By Rudy Flis, Posted December 24, 2012, and reprinted from Slovenian American Times There are lessons to remember from immigrants and children of immigrants from an earlier time. For Rudy Flis, 2013 marks a significant year.
2013: One Hundred Years
Next year, 2013 will be one hundred years since my mom and dad came to this country from Austria Hungary. They came in “HOPE” of living a life in happiness and freedom.
Less than forty years later, a new wave of immigrants came to this country from Slovenia; again, they came in “HOPE” of living a life in happiness and freedom from Communism. In the booklet “Anton Martin Slomšek” written by our own Professor Edward Gobetz, Ph. D., himself a refugee from Communism, on page 26 it states that Blessed Anton Martin Slomšek warned his beloved Slovenian people of the danger of Marx’s atheistic Communist Manifesto of 1848.
Who could have believed in less than a hundred years, after Marx’s atheistic manifesto, and a warning from their Bishop Slomšek, this godless power would extinguish the lives of men, women, and children and a large portion of a generation of Slovenia’s youth? WWII was over and we the Flis’ celebrated the safe return of our brothers from a horrible war. I can’t imagine that our government would have put my brothers on a train and transported them to the woods and caves of southern Ohio and executed them because they didn’t agree with the political party in power. It happened in Slovenia, then a part of Yugoslavia and ruled by the brutal Communist dictator, Tito. Many Slovenians who arrived in Cleveland after WWII will verify the atrocities that will forever blemish the beautiful Slovenian countryside.
I know what they say is not heresay. I was in Camp Grone, Germany, waiting for my assignment when I met five young men in civilian clothing. We started talking and asking each other questions. They were from Yugoslavia, three Croatians and two Slovenians. They had fled their country and joined the US Army for five years to become citizens. Before parting, one, a Croat, warned me, ”If you visit any of your family in Yugoslavia, say nothing of politics to anybody, not even a brother or any relative. You don’t know who will report you to the authorities.” That was in February of 1953.
My dad had died in 1950. His village was in bad shape and his two brothers did not survive the war. My mom came from Celje, but she never asked me to visit her beautiful Slovenia. I visited many countries, but all free. I did see people who left the Red tyranny and lost everything to take a chance on “Freedom.” The DP camps were full.
Pray God we will always treasure and protect our precious “Freedom.” Ask any Slovenian who came here in the late forties and early fifties. They are all winners as is our community they have chosen as home.
Editor's Note by Mary Grabar: I was born in the same country, Slovenia (then part of Communist Yugoslavia, and before that part of Austria-Hungary), and came over as a two-year-old. I did not have the opportunity to live in the Slovenian immigrant community in Cleveland, but enjoy reading the stories of earlier immigrants in the Cleveland-based Slovenian American Times. I appreciate the opportunity to reprint Mr. Flis's column here.

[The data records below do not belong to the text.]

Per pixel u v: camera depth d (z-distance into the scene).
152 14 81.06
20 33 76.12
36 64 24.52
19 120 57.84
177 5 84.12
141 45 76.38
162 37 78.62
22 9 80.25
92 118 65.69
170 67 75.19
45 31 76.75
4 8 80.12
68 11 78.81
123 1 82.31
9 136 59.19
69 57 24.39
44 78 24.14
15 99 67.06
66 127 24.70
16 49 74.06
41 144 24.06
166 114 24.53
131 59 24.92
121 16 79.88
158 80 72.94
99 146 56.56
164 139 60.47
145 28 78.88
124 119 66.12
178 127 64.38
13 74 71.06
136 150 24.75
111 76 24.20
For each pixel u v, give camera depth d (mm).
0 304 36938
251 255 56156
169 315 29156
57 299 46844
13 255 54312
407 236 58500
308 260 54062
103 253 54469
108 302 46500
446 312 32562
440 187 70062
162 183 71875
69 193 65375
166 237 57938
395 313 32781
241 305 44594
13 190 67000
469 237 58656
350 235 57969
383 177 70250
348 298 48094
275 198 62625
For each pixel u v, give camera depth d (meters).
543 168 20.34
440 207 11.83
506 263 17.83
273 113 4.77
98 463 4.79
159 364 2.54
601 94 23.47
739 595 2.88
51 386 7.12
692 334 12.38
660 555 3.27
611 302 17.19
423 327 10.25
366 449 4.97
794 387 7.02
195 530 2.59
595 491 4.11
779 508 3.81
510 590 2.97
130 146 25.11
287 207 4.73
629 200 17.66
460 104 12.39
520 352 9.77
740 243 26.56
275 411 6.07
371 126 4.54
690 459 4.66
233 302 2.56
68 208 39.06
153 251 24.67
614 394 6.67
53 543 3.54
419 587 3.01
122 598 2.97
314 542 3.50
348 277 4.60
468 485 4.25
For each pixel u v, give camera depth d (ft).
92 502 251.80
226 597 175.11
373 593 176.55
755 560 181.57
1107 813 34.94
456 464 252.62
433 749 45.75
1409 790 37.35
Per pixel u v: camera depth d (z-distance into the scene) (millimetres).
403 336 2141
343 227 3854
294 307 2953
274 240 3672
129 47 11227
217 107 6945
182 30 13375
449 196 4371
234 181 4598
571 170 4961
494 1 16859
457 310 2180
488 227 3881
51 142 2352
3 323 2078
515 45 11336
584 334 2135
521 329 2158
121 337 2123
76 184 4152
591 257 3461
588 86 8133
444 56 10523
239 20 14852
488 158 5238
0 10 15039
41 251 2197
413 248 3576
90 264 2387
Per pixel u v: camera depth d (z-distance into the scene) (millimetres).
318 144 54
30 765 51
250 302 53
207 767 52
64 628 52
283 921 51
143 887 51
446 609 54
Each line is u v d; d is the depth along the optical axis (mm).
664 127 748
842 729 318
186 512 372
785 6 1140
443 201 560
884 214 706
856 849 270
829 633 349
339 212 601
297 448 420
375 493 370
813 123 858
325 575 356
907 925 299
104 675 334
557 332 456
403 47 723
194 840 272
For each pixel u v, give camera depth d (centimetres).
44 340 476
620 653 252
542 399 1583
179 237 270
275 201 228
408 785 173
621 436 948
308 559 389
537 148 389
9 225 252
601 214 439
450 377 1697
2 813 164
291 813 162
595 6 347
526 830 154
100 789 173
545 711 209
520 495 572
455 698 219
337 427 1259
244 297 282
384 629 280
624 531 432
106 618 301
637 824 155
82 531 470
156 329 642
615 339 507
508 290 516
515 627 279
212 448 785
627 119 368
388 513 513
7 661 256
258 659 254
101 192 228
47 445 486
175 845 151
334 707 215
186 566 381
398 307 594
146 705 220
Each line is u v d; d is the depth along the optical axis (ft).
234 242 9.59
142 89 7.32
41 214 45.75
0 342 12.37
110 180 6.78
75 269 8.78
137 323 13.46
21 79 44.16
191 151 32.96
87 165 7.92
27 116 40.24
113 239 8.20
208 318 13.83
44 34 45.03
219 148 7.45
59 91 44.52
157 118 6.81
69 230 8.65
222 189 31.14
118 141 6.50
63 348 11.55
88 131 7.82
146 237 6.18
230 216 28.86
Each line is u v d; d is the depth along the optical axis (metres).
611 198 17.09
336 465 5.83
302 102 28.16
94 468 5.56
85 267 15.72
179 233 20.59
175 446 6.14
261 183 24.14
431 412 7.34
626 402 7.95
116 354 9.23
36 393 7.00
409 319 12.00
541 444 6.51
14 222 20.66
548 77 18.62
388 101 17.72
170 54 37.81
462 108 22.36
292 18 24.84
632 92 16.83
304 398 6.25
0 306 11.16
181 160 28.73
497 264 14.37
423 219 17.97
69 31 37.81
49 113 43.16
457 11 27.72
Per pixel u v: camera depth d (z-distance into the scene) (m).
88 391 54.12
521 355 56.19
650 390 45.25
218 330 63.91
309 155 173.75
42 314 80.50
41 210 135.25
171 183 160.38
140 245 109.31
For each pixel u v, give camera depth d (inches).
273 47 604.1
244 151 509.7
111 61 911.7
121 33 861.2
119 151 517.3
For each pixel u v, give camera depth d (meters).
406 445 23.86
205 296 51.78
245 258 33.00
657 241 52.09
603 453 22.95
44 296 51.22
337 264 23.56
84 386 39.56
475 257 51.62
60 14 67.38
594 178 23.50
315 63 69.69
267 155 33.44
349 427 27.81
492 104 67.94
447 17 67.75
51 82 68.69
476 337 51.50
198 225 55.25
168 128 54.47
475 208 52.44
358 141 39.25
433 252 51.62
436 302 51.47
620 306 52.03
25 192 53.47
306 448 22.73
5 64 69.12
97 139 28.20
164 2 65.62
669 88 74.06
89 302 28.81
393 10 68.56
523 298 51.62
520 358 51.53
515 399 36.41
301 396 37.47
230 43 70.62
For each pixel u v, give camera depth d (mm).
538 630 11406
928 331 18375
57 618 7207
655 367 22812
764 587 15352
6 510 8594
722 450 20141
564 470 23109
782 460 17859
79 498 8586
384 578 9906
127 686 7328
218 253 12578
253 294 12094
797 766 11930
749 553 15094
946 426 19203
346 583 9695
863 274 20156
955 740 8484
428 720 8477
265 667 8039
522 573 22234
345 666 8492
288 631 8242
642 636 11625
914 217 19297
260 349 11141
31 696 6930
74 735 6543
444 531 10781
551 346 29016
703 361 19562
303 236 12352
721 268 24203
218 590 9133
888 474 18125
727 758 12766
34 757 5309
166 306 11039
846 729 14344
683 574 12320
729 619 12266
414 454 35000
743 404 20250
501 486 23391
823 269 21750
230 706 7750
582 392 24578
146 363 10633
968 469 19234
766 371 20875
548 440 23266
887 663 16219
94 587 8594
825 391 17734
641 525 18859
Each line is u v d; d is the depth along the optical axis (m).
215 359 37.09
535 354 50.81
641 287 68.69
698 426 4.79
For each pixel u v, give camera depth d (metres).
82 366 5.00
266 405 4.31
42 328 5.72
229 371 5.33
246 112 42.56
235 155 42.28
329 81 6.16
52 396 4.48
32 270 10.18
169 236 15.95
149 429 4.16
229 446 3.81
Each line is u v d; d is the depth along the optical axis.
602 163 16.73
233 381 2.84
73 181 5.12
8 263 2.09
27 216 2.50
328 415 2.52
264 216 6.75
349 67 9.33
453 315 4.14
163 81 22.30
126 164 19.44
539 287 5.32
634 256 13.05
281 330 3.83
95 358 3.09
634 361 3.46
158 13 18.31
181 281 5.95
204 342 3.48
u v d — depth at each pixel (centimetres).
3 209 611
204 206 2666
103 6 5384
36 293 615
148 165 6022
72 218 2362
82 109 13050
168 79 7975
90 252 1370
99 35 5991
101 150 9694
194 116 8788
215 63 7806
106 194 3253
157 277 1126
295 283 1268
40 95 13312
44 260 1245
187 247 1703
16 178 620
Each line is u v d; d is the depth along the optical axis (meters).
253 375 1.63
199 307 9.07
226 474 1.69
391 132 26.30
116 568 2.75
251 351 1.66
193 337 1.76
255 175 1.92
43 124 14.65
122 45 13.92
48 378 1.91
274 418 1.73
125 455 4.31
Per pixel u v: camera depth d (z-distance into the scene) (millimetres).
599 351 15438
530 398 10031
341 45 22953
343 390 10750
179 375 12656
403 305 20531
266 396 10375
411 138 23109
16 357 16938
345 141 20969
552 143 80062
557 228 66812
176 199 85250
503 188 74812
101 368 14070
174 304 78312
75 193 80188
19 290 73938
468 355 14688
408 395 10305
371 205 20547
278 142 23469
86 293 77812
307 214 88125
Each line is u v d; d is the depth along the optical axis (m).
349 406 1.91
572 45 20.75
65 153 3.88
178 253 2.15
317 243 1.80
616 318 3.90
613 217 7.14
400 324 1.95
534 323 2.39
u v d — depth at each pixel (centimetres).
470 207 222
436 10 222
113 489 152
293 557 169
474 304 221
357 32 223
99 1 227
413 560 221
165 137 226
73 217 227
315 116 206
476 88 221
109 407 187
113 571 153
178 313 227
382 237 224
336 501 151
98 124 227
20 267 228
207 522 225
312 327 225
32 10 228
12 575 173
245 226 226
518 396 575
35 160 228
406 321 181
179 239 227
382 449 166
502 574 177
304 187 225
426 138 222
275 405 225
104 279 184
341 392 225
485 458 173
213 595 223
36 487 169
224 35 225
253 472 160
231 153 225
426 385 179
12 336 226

I had the pleasure of meeting several of my fellow Slovenes at a conference a few years back. One with whom I have stayed in touch is Metod Milac, who has written a captivating account of being a DP (Displaced Person), the "new wave of immigrants" displaced by war that Rudy Flis mentions. A Land Bright with Promise (Peter Lang, 2012) will tell you what it was like to come to a new country with almost nothing. Metod was a trained and educated classical musician. This was a time when immigrants were grateful for their lives (after having lost family and friends to the war), for their work (the repetitive and sometimes dangerous factory work), and most importantly their freedom. The Displaced Persons had lost their homes to a regime intent on revenge and repression, and came to "a land bright with promise." Metod eventually earned his M.A. in library science and spent the rest of his career at Syracuse University. I also recommend his earlier book about his harrowing years during the war, Resistance, Imprisonment, and Forced Labor: A Slovene Student in World War II.
His books and stories, like Rudy Flis's, should be read by all students. Dissident Prof resolves to be a place to tell these important historical stories.
May our land always be bright with promise and remain the "land of the free." Merry Christmas.